** Quoted passage **
# What size is stronger?



## Nitram (Apr 2, 2011)

I have to replace boards on my stock trailer floor, the boards are 5 ft going width wise. Some are 2x12, 2x8, 2x6...My question is which size is strongest? My thought is the 12 inchers would possibly have more hoofs per board therefore more weight per board? I also need to have a runner down the middle welded so until then I really think another animal could break through again (don't ask! but didn't hurt the bull just scraped his knee and started a baaaddd day) your thoughts and input is appreciated Martin


----------



## MorganT69 (May 17, 2010)

I personally prefer the 2x6 boards on my trailer, that way if a board does go out on ya, its not that big of a hole.


----------



## Mike120 (May 4, 2009)

I like 2X6 as well. Years ago we replaced the floor on my father's stock trailer and he insisted on oak. We wore out two electric drills reflooring that trailer. I'm sure all the metal has rusted away on that old trailer, but the floor is probably still there.


----------



## rjmoses (Apr 4, 2010)

I redid a stock trailer some years ago with white oak 2x8's. They lasted forever!. A little oil on your drill bit helps also. Whatever you do, make sure you leave a breathing gap between boards for drainage. I use an 8 penny nail as my spacer.

Ralph


----------



## CockrellHillFarms (Aug 30, 2011)

Martin,

My dad and I had that happen in our old trailer on the way to a sale. We got out at pizza hut to grab some dinner. I happened to hear what I thought was hoof on pavement. I looked under the trailer and sure enough. I saw 4 hoofs on the ground. Two from each bull in the trailer! That was scary but we got lucky. Didnt even have a scratch on them!


----------



## Nitram (Apr 2, 2011)

Bull endded outside with a #$%&**%$ blue healer chasing him down the road,wheat field,pastures. But he found some girls ;-)


----------



## Tim/South (Dec 12, 2011)

The 6" and 8' boards with a gap will allow for more draining.
I also use white oak. It will last forever. I cut it a full 2" thick.


----------



## Nitram (Apr 2, 2011)

Cost of white oak vs pressure treated?


----------



## NDVA HAYMAN (Nov 24, 2009)

Martin, We always used white oak and then treated them with a roller and some concoction that my father mixed up. I would say that the price between the two should be similar if you can find someone local to cut the full thickness white oak. Now, if you don;t have any white oak in your area, then that's different. Mike


----------



## Nitram (Apr 2, 2011)

Mike called a couple...special order only :-(


----------



## CockrellHillFarms (Aug 30, 2011)

One other story I just thought of. My grandpa was driving down the hwy (65= mph) with a bull in the trailer. Some how he forgot or didnt get it the back door latched. People started honking and flagging him down. He stopped and the door was wide open with NO BULL in the back! We looked for a few days and never found him. Even called people to tell them to kept an eye open. We figured he was gone. It took a week but we finally got him back. A guy with a small horse farm spotted him eating along his fence and opened a gate. Walked right in and made himself at home. Thankfully, he called the highway patrol and we got him back. I guess sometimes it pays to be lucky rather than good! And the bull didnt have anything wrong with him believe it or not. I'm not sure how that happens but it did!

** Dataset excerpts **
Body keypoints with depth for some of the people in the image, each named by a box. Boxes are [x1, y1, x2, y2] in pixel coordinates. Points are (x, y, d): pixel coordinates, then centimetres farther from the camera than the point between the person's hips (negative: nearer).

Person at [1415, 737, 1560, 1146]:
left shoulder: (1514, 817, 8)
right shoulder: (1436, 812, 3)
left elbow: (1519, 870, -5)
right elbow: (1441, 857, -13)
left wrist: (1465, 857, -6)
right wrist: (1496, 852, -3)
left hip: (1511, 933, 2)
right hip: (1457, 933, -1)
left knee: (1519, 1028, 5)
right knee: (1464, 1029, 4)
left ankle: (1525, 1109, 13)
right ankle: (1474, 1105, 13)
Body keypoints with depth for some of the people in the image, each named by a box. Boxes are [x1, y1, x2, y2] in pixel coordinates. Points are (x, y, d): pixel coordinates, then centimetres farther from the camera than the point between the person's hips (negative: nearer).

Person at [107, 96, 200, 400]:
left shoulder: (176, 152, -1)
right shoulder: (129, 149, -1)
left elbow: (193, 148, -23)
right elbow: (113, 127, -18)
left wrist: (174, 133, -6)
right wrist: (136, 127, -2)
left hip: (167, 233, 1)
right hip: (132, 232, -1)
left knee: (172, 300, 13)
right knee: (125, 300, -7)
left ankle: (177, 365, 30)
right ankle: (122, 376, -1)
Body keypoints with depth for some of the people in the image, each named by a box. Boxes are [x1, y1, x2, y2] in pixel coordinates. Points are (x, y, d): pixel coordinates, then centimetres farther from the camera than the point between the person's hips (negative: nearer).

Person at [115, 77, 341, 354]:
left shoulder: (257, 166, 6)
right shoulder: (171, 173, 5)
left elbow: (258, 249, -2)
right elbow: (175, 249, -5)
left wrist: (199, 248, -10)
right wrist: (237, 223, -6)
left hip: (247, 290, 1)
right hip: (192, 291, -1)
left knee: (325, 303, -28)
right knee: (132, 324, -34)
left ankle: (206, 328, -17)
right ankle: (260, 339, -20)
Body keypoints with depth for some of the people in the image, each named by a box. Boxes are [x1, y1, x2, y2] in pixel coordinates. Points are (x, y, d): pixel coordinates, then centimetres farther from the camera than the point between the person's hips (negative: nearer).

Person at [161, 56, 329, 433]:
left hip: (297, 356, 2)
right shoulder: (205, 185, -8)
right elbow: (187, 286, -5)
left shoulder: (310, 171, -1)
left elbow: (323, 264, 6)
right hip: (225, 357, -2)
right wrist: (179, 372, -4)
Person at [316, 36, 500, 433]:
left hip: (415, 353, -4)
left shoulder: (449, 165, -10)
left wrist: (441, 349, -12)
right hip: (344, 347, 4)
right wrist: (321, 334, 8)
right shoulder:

** Task to complete **
Copy out the part of the forum thread on trailer floor boards, starting with "I personally prefer" and going on through "probably still there.".

** Result of this exercise **
I personally prefer the 2x6 boards on my trailer, that way if a board does go out on ya, its not that big of a hole.


----------



## Mike120 (May 4, 2009)

I like 2X6 as well. Years ago we replaced the floor on my father's stock trailer and he insisted on oak. We wore out two electric drills reflooring that trailer. I'm sure all the metal has rusted away on that old trailer, but the floor is probably still there.